Attacking slow-running builds (notes from CITCON)

1 Jul, 2008

Last weekend I went along to CITCON here in Melbourne. Which was great fun, by the way.

There I ran a session on "Attacking slow-running CI builds". It was a small group, but an interesting discussion, I think. Here are my (rough, unedited) notes:

WHAT is the impact of a slow build?

WHY is the build slow?

HOW can we make it faster?

Thinking about this later ...

There are two types ...

The suggestions for improving build times seemed to fall into two categories:

  1. optimise the build/tests
  2. throw additional hardware at the problem

My problem with the "throw hardware at it" approach is that it typically only helps for the build-server machine; the poor old developers are still left with a slow-running build, and therefore many of the productivity issues still exist.

Another idea

It occurs to me now that we missed a fairly fundamental trick to improve test times: improve the performance of the system-under-test itself. It's a great excuse to start thinking about performance earlier in the project.
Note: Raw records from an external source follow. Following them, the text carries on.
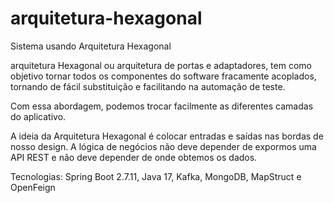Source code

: # arquitetura-hexagonal
Sistema usando Arquitetura Hexagonal

arquitetura Hexagonal ou arquitetura de portas e adaptadores, tem como objetivo tornar todos os componentes do software fracamente acoplados, tornando de fácil substituição e facilitando na automação de teste.

Com essa abordagem, podemos trocar facilmente as diferentes camadas do aplicativo.

A ideia da Arquitetura Hexagonal é colocar entradas e saídas nas bordas de nosso design. A lógica de negócios não deve depender de expormos uma API REST e não deve depender de onde obtemos os dados.

Tecnologias:
Spring Boot 2.7.11,
Java 17,
Kafka,
MongoDB,
MapStruct e
OpenFeign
"Customer Acceptance Test" does not need to mean end-to-end

On all the projects I've been on in recent years, we've ended up with the majority of the tests being either "developer unit tests", which run super-fast, or "customer acceptance tests" which test end-to-end (browser-to-database) and run super-slow.

Methinks it should be less black-and-white. If we can demonstrate functionality that the customer cares about by calling the underlying logic directly (i.e. at unit-test level), rather than by exercising the user-interface, then what's wrong with that? (We just need one test to prove that the underlying logic has been properly integrated into the UI.)